◆ **Task list**
1) Using the MGM Springfield report, decide whether each statement agrees with it: (a) the proposed casino would occupy 14.5 acres; (b) the commission reviewing the application has seven members; (c) MGM is one of several operators still pursuing the western region license. For each one, answer yes or no and quote the words from the report that settle it.
2) Reproduce the MGM Springfield report word for word, from "The commission intends" up to and including "state’s western region.".
───── Extract provided
Zuniga said the casino’s likely market area represents $416 million to $485 million in potential annual revenue.
He also concluded that Las Vegas-based MGM, which reported more than $2.6 billion in domestic gambling revenues in 2013, should be able to see a return on its investment within the 15-year term of the casino license, based on the projects’s scope.
MGM Springfield would have a casino floor with about 3,000 slot machines and 100 gambling tables as well as a 250-room hotel and shopping and entertainment space on 14.5 acres, or roughly three city blocks.
Commission member James McHugh, meanwhile, gave the casino plan high marks for its building and site design.
In his review, McHugh praised the casino’s plan to revitalize parts of the downtown and South End neighborhoods badly damaged during a 2011 tornado.
He also noted MGM’s plans to preserve downtown Main Street’s traditional storefront appearance, to save all or part of some historic buildings and to introduce new amenities to the economically struggling city, including a public plaza and ice skating rink, cinema, bowling alley and a trolley stopping at the Basketball Hall of Fame and other city attractions.
The five-member commission’s review of MGM’s more than 200-page casino license application continues Wednesday morning at the convention center with a look at the project’s economic development potential.
Commission Chairman Stephen Crosby said the panel should begin formal deliberations Wednesday afternoon, with the goal of reaching an agreement, at least in principle, on possible terms and conditions of the license.
The commission intends to finalize the award Friday.
MGM, which owns the Mirage, Bellagio and other casinos, is the lone operator still seeking the gambling license reserved for the state’s western region.
Lawmakers in 2011 authorized licensing of at least three regional casinos: one in the Boston-area, one around Springfield and one in the Fall River/New Bedford area.
──────────
───── Dataset entries
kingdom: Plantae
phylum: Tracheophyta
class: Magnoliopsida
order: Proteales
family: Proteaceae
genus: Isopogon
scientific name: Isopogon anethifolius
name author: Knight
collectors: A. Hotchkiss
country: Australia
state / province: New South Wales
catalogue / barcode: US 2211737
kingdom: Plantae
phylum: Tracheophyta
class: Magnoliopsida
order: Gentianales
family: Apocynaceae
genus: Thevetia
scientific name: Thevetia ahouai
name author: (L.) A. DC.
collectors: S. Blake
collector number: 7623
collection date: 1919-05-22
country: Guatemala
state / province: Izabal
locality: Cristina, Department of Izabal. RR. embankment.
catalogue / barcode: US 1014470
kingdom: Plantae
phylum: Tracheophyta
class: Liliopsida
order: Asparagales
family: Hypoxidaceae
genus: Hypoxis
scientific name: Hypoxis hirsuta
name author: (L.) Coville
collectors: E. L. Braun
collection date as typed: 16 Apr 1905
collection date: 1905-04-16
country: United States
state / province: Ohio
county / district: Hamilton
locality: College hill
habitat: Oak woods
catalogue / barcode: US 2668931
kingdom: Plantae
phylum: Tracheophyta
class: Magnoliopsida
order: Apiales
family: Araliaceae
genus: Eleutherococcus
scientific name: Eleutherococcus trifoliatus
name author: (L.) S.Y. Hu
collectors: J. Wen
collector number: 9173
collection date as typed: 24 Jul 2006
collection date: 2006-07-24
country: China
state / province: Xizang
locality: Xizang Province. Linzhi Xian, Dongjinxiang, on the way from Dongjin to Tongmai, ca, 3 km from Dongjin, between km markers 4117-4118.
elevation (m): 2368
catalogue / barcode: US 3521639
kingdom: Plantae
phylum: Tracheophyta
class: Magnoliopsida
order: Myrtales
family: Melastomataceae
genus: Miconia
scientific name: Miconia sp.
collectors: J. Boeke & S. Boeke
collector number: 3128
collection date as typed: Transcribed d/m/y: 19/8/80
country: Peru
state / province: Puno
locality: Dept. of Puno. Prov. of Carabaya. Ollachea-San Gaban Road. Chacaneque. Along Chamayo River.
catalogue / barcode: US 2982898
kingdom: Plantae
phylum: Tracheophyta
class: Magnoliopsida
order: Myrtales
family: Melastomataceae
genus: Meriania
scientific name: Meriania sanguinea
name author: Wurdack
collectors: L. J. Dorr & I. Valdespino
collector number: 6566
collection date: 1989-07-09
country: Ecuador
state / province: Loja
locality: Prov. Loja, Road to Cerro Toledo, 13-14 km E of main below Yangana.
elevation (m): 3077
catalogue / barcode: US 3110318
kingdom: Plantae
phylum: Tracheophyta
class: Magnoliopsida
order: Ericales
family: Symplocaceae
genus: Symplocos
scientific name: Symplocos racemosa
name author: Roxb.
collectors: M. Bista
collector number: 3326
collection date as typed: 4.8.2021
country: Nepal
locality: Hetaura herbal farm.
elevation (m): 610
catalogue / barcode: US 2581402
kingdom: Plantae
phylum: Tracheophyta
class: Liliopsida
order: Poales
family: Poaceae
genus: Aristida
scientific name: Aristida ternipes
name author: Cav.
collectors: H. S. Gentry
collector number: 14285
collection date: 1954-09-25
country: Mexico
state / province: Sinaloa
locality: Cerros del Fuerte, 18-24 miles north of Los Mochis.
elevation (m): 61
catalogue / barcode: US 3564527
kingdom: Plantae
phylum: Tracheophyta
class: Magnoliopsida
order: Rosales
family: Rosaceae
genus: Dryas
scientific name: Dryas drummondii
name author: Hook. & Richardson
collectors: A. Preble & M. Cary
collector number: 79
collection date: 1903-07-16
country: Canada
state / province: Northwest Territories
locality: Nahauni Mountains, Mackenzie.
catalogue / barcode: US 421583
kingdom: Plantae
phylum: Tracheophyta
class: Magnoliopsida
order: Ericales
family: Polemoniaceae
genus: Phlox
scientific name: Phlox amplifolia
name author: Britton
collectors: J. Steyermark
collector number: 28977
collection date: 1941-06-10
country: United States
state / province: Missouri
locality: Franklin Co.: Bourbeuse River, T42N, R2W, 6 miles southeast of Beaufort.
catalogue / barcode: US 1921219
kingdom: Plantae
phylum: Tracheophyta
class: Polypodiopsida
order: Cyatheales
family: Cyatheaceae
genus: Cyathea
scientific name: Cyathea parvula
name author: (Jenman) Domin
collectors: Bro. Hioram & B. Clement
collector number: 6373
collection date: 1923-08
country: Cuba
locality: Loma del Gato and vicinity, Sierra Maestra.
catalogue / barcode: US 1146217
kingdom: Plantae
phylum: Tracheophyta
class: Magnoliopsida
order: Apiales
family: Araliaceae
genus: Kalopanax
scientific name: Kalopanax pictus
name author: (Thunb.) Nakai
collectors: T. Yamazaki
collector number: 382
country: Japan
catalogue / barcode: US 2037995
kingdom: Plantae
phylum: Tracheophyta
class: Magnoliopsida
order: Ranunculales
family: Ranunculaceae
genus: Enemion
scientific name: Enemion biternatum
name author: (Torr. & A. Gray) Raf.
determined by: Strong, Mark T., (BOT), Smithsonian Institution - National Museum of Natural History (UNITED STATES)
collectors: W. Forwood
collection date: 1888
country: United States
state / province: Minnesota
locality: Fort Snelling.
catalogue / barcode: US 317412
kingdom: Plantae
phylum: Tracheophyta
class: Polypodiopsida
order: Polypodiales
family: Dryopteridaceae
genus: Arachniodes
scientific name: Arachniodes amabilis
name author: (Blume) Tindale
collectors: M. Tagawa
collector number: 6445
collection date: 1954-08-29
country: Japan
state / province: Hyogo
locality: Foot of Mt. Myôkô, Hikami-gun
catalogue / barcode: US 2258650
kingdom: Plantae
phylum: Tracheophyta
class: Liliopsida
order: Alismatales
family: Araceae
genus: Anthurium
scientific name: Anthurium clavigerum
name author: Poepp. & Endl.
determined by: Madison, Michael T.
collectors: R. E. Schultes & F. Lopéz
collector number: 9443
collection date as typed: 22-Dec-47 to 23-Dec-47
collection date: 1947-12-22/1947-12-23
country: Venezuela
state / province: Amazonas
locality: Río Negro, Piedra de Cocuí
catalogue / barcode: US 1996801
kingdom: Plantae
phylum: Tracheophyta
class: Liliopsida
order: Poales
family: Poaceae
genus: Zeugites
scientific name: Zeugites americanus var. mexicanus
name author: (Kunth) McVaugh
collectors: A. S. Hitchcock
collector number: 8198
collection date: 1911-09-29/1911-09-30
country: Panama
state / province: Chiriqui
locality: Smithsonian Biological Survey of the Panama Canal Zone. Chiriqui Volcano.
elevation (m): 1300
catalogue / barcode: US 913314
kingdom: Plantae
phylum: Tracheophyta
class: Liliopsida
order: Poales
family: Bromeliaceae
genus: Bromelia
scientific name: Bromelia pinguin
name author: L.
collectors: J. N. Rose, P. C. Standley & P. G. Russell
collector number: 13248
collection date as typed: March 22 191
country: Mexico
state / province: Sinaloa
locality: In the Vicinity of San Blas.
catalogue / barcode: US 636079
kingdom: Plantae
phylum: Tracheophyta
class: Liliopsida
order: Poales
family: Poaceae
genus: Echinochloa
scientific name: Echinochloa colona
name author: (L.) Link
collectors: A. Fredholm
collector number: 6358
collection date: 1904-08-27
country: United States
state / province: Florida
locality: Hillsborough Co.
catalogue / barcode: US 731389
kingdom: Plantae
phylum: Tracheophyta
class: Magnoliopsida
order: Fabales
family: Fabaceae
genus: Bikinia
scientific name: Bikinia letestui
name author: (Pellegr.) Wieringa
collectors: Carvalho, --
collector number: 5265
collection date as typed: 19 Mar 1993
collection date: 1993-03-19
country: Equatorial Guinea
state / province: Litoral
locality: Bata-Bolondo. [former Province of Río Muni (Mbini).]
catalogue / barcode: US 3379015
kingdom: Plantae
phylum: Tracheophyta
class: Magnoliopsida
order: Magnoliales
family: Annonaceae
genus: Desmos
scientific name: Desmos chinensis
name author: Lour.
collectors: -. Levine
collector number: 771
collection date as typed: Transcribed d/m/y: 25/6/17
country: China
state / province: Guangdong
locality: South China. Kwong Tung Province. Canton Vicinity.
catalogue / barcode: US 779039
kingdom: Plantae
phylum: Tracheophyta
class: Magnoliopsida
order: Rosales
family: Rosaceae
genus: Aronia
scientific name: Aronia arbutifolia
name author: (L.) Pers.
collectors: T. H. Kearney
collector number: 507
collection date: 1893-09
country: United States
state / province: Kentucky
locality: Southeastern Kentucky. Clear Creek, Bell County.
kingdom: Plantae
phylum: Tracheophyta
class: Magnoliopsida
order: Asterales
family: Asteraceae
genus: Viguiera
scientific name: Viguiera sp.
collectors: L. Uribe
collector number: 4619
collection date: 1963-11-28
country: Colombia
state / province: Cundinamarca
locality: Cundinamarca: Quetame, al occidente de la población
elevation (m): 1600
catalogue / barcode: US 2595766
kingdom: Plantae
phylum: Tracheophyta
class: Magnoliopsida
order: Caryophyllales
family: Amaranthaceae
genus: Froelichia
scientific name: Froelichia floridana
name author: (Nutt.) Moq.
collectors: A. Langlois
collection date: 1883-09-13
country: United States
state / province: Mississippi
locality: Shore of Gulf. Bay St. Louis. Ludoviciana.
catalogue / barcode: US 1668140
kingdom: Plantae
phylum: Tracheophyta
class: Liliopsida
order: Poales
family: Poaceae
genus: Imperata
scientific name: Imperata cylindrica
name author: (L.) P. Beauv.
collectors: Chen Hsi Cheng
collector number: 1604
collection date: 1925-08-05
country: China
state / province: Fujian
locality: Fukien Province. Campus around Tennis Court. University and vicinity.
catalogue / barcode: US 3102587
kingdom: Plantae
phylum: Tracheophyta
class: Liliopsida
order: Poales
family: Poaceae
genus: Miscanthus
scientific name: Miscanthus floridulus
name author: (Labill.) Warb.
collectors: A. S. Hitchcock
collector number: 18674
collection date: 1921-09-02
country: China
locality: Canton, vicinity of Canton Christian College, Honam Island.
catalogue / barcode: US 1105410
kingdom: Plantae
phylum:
──────────
◆ **Set of answers**
1)
(a) Yes: "on 14.5 acres, or roughly three city blocks"
(b) No: "The five-member commission’s review"
(c) No: "is the lone operator still seeking the gambling license reserved for the state’s western region"

2)
The commission intends to finalize the award Friday.
MGM, which owns the Mirage, Bellagio and other casinos, is the lone operator still seeking the gambling license reserved for the state’s western region.